With a shiny new pair of athletic linebackers who were drafted for their combination of blitzing prowess and coverage competence, the Ravens have the potential to be the best defensive unit in football. While it may take a few games to get everyone on the same page, especially with no live bullets until their regular season opener, the Ravens defense should fall into line among the best in football in the second half of the 2020 regular season.
For now, the major emphasis will be shoring up pre-snap communication, executing assignments on twists and allowing their young linebackers to play fast. While Patrick Queen and Malik Harrison are exciting, expectations must be tempered. They will certainly experience bumps and bruises along the way to making splash plays. L.J. Fort figures to play a major role early on, which should be a welcome sight. Fort’s running back-like build, great hips and ability to click and close on ball-carriers in space will make Fort an unsung hero.
The Ravens built their defense from the back forward, which should prove fruitful. Earl Thomas, Marlon Humphrey, Marcus Peters, Chuck Clark and Jimmy Smith all had time to digest each other’s tendencies after their first year together, which should allow them to streamline communication and become more efficient while also less predictable in 2020.

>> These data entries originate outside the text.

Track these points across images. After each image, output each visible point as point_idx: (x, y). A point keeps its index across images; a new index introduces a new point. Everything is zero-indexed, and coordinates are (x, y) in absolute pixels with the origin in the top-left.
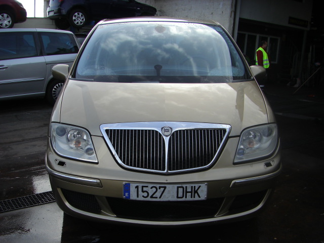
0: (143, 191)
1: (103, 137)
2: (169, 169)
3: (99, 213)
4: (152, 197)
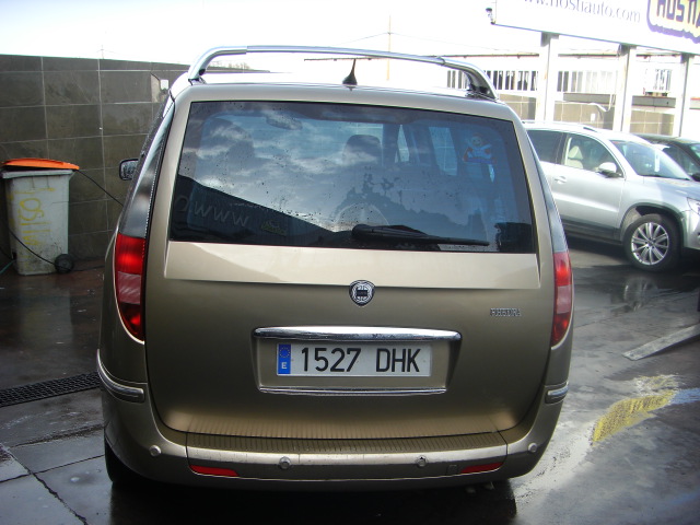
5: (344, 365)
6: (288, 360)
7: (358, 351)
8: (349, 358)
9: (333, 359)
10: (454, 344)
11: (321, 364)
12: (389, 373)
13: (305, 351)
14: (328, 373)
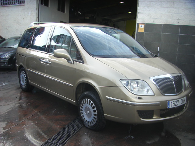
0: (173, 104)
1: (153, 83)
2: (177, 93)
3: (152, 118)
4: (176, 105)
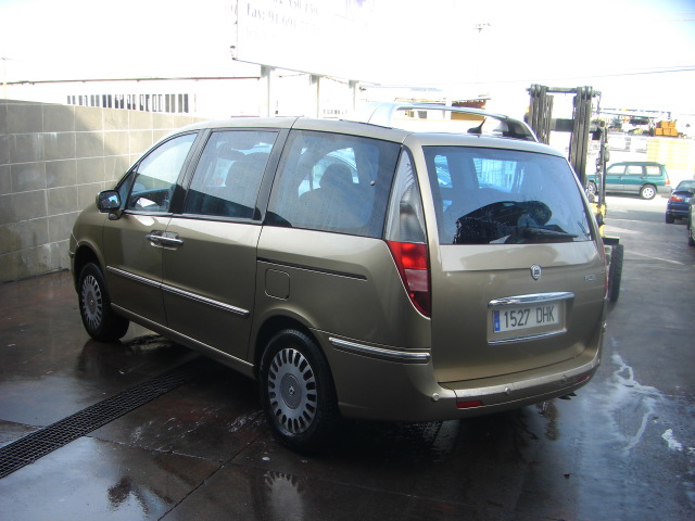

Long story short, the defense’s major emphasis will be creating more splash plays on first and second down (tackle for losses and sacks) leading to more turnovers and sacks on later downs.
For training camp to make strides towards hoisting a Lombardi Trophy, the Ravens will need to do the following:
• Become more efficient with clock management, route landmarks and timing in tempo passing situations.
• Improve and expand their screen and jet sweep production.
• Be more decisive and quicker in their check down passing.
• Survive the loss of Marshal Yanda.
• Generate more interior pass rush.
• Keep their young linebackers playing fast.
• Generate more turnovers and “splash” plays on defense from the start of the season.
The Ravens face an early three-part exam by facing the Browns, Texans and Chiefs to start their season. Three AFC opponents, one divisional and three teams primed to make a playoff push in 2020. While many predict the Ravens to sleepwalk into the postseason, they will fall flat on their face if that’s their attitude.
The most difficult part of their early exam will be the written section, where the Ravens will get a chance to make their mark in week three against Kansas City. After losing back to back games in Kansas City over the past two years by a combined score of eight points, beating the defending champs in Baltimore would show if the Ravens have done enough to be the top dog in the AFC.
Then, they’ll get the chance to present in front of the NFL class and fine tune their weaknesses against inexperienced teams in the middle of a rebuild, facing Washington and Cincinnati, respectively.
Their midterm will largely determine their grade for the semester, as contests against Pittsburgh, Philadelphia, New England, Tennessee, Dallas, Pittsburgh again and Cleveland will go a long way towards earning an A, or falling behind the rest of the NFL’s best.
Last semester, the Ravens were able to earn an “A” on their mid term. Wins over Houston, New England, Seattle, Pittsburgh, Buffalo and San Francisco. They face a similar examination this semester. Doing well in this semester’s midterm will go a long way towards earning an “A” and giving the Ravens another home playoff game.
If the Ravens get there, again, and are unable to pass the advanced course, particularly in their first exam, the blame must largely fall onto the coaching staff and Head Coach of a team that returned most of a 14-2 football team, including an MVP QB and a bevy of All-Pro players.
The Ravens simply need to win one postseason game to have a chance at graduating from the Lombardi School of Hard Knocks.